Thanksgiving is quickly approaching, can you believe it? I remember when my girls where small and sleep was all we thought about, someone once said to me, “the days are long but the years are short.” How true is that statement. The beautiful image above is from a recent newborn session I did with the sweetest family. Baby C. reminded me so much of my oldest when she was born…awake unless held. 😉
As I sit here, I want to hold my girls wrapped in a blanket and cuddle with them for as long as I can. It’s different because now they talk, but when they are quiet, there is a certain peace and love which fills my heart like no other. Those quiet moments make me wonder about their future, causing both fear and jubilation. For example, this morning while I was working out I had the TV tuned into “say yes to the dress.” Don’t ask me why, the brides drive me crazy. As I am watching the show, I hear the sales person state the price of the dresses, silently I start to panic. How are we going to afford to pay for two weddings? $5000 for a dress. HOLY CRAP!! Yet at the same time, I can see Chris and I saying… “whatever you want, don’t worry about the cost.” The thoughts completely freaks me out. Not to mention, over dinner tonight (the girls were each at a friend’s house) Chris and I were discussing potential “boyfriend” material for our girls. For Pete’s sake R. is only 8 yr. LOL!!! Guess it makes for good conversation and honestly, it’s hard not to dream about the future. As parents, we only want to give your child the best.

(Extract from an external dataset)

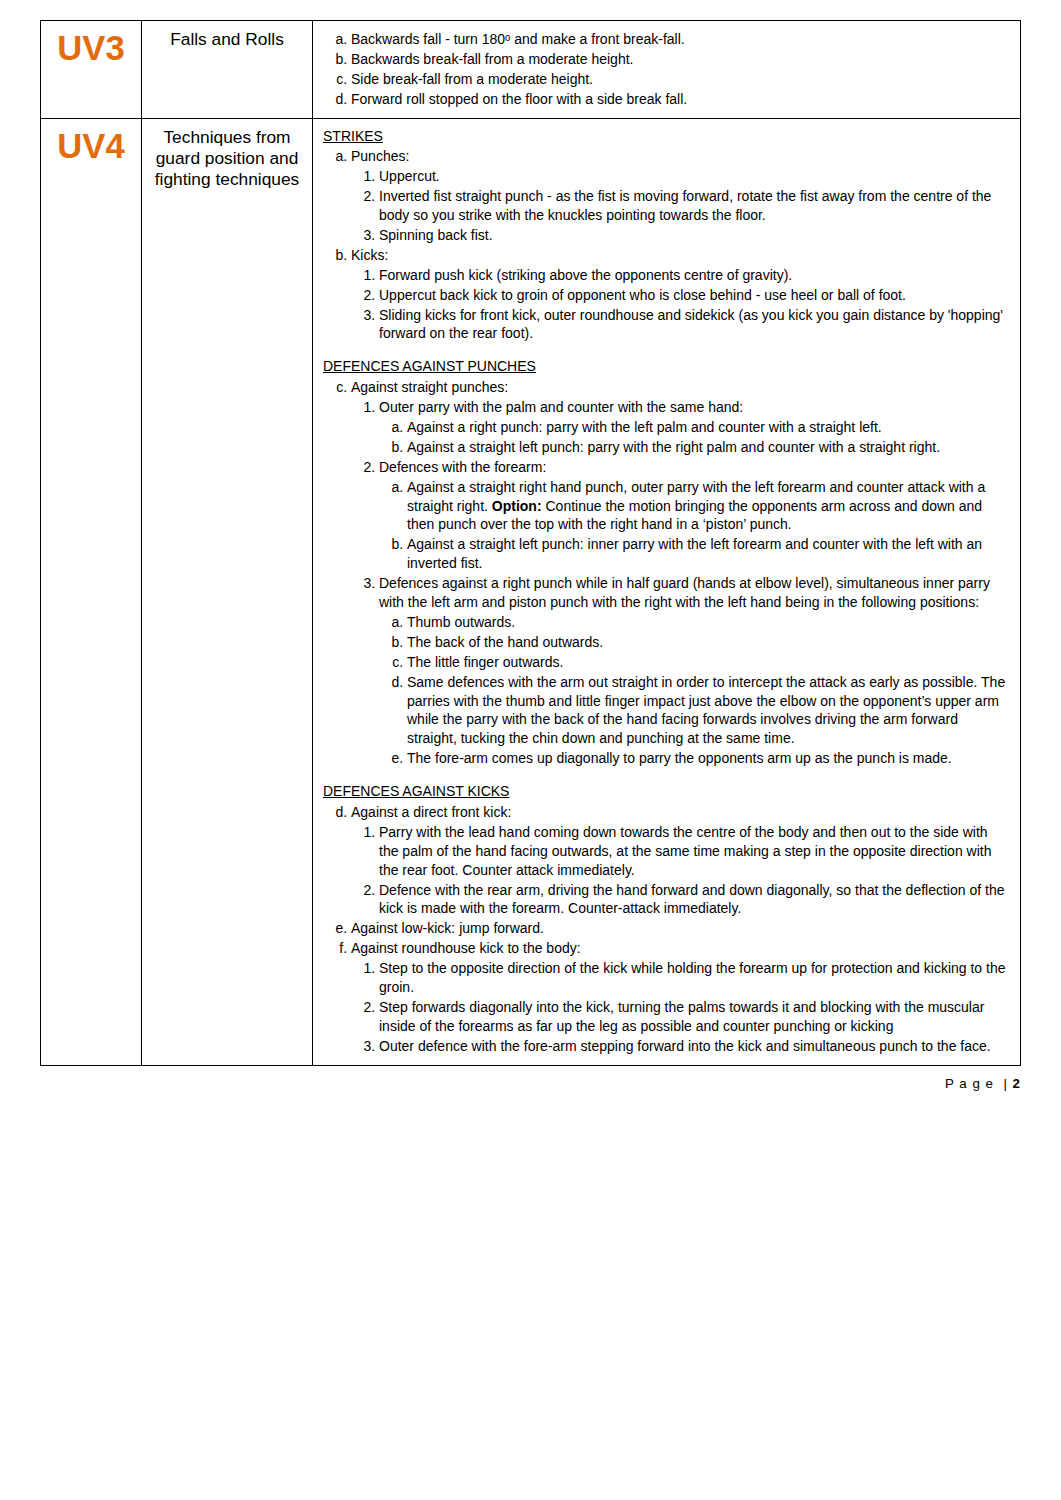| UV3 | Falls and Rolls | Backwards fall - turn 180ᵒ and make a front break-fall. Backwards break-fall from a moderate height. Side break-fall from a moderate height. Forward roll stopped on the floor with a side break fall. |
| UV4 | Techniques from guard position and fighting techniques | STRIKES Punches: Uppercut. Inverted fist straight punch - as the fist is moving forward, rotate the fist away from the centre of the body so you strike with the knuckles pointing towards the floor. Spinning back fist. Kicks: Forward push kick (striking above the opponents centre of gravity). Uppercut back kick to groin of opponent who is close behind - use heel or ball of foot. Sliding kicks for front kick, outer roundhouse and sidekick (as you kick you gain distance by 'hopping' forward on the rear foot). DEFENCES AGAINST PUNCHES Against straight punches: Outer parry with the palm and counter with the same hand: Against a right punch: parry with the left palm and counter with a straight left. Against a straight left punch: parry with the right palm and counter with a straight right. Defences with the forearm: Against a straight right hand punch, outer parry with the left forearm and counter attack with a straight right. Option: Continue the motion bringing the opponents arm across and down and then punch over the top with the right hand in a ‘piston’ punch. Against a straight left punch: inner parry with the left forearm and counter with the left with an inverted fist. Defences against a right punch while in half guard (hands at elbow level), simultaneous inner parry with the left arm and piston punch with the right with the left hand being in the following positions: Thumb outwards. The back of the hand outwards. The little finger outwards. Same defences with the arm out straight in order to intercept the attack as early as possible. The parries with the thumb and little finger impact just above the elbow on the opponent’s upper arm while the parry with the back of the hand facing forwards involves driving the arm forward straight, tucking the chin down and punching at the same time. The fore-arm comes up diagonally to parry the opponents arm up as the punch is made. DEFENCES AGAINST KICKS Against a direct front kick: Parry with the lead hand coming down towards the centre of the body and then out to the side with the palm of the hand facing outwards, at the same time making a step in the opposite direction with the rear foot. Counter attack immediately. Defence with the rear arm, driving the hand forward and down diagonally, so that the deflection of the kick is made with the forearm. Counter-attack immediately. Against low-kick: jump forward. Against roundhouse kick to the body: Step to the opposite direction of the kick while holding the forearm up for protection and kicking to the groin. Step forwards diagonally into the kick, turning the palms towards it and blocking with the muscular inside of the forearms as far up the leg as possible and counter punching or kicking Outer defence with the fore-arm stepping forward into the kick and simultaneous punch to the face. |
P a g e | 2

So as Thursday approaches, I will be thankful for the little things in life: the times my girls do want to cuddle in with me in a blanket, conversations with my brother who is thinking about getting married, breakfast conversations with my two girls (I should recorded these for comedic relief), listening to H. play in the bathtub, watching R. read her favorite books, warm blankets to cover us at night, and food to fill our not so hungry bellies. Knowing so many people in the world lack many of the essentials it’s hard, for me anyway, to not feel guilty for having what I have in life. All the material things I can’t seem to stop buying make me feel guilty on a certain level, yet I know I can’t save the world. Maybe my biggest thanks will be my voice. A voice to teach my children about dreams, the world, and how being a good person is important. A voice to help spread the world on how to help those in need. My voice may not be loud but I am thankful I can still freely use it. Have a safe and wonderful week!